Velhasıl, 18. yüzyıldan itibaren Avrupa genelinde etkili olan aydınlanma çağından beri geleneksel Hıristiyanlığın ahlakçı ve spiritüalist özelliklerinden koparak yerini Protestanlığa bırakması, aslında inançların ideolojiyi etkilemesinin yanında ideolojilerin de inançları etkilediği bir dönemin kapısını aralamıştır.
Batı dünyası ideolojilerinin temeli rasyonalist gelenek ve bu geleneğin yansıması doğrusal-ilerlemeci anlayış üzerinedir. Yani ideolojilerin kuramsal altyapısı Batı ve kültürünü merkeze almakta, diğer toplumları çevre olarak nitelemektedir.
Kapitalist iktisadi sistemin türevi olarak nitelendirebileceğimiz Marksist iktisat teorisi varlık felsefesini kapitalizmin aksak yönleri üzerine kurmuştur. Nitekim tarih sahnesinde Orta Çağ’dan itibaren boy göstermeye başlayan bu akımı bir bakıma kapitalizme hasılanın bölüşümündeki adaletsizliği giderme vetiresi üzerinden gelişen ahlâk ve hakkaniyet bakımından güçlü bir reaksiyon olarak da tarif edebiliriz.
Marksist iktisadın bu iddiası kapitalist üretimdeki kâr saikinin yerini sosyalist üretimde sosyal hizmetin alması ile sonuçlanmıştır. Yani kapitalist üretim tarzında üretim kararları kâr amacı doğrultusunda alınırken, sosyalist üretim tarzında bu olgunun yerini bürokrasinin talebi doğrultusunda şekillenen sosyal ihtiyaçlar almıştır.
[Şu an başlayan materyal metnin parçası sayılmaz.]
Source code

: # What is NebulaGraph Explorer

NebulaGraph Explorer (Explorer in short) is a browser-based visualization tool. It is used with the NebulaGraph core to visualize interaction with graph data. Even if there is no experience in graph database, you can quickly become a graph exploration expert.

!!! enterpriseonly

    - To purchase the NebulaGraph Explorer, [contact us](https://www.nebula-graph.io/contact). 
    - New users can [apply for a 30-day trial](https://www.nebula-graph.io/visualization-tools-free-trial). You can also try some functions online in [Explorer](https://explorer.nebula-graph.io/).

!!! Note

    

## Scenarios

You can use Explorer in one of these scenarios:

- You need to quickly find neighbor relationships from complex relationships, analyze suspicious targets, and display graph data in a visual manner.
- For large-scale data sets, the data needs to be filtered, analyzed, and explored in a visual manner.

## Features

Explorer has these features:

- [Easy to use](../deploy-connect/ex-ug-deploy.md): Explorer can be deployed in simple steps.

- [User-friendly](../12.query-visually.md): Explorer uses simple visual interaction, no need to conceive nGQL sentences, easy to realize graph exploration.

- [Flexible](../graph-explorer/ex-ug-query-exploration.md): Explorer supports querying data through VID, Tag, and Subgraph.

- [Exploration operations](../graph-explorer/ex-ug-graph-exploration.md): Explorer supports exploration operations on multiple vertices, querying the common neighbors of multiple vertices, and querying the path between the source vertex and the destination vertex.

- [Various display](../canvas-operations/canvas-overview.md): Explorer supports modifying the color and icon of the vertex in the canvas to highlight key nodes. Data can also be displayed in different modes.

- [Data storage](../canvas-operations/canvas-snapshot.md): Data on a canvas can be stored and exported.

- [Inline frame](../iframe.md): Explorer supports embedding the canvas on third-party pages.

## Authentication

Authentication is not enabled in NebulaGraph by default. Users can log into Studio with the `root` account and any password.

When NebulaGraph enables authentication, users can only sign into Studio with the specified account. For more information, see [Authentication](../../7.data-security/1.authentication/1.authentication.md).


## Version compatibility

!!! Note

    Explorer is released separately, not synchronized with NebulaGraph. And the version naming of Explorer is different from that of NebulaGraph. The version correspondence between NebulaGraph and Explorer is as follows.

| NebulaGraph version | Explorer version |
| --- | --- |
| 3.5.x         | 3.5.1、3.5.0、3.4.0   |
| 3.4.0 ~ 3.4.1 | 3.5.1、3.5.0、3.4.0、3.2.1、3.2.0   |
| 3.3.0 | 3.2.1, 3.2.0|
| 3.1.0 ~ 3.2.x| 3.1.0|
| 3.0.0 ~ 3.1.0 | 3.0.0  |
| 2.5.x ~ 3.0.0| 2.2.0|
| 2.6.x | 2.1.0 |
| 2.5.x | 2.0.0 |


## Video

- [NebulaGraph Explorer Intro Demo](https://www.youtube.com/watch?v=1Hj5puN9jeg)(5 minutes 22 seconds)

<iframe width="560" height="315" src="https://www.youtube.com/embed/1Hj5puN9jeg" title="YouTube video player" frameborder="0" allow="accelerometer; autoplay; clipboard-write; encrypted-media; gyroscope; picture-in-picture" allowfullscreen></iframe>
Marx kapitalist sistemin kârlarda yaşanan düşme eğilimlerinden, yaşanacak teknolojik gelişmelerden ve sektörlerin herhangi birisinde meydana gelecek olan arz/talep dengesizliğinden dolayı kriz yaşamasının kaçınılmaz olacağını söyler. Devamında sömürü, kâr, birikim ve yatırım olguları arasındaki ilişkilerde var olan içsel çelişkilerden dolayı yaşanacak ayrışmaların sonucunda karşıt güçlerin çatışarak kapitalist sistemin yıkılacağı öngörüsünde bulunur. Yeni kurulacak sistemi de komünizm olarak adlandırır.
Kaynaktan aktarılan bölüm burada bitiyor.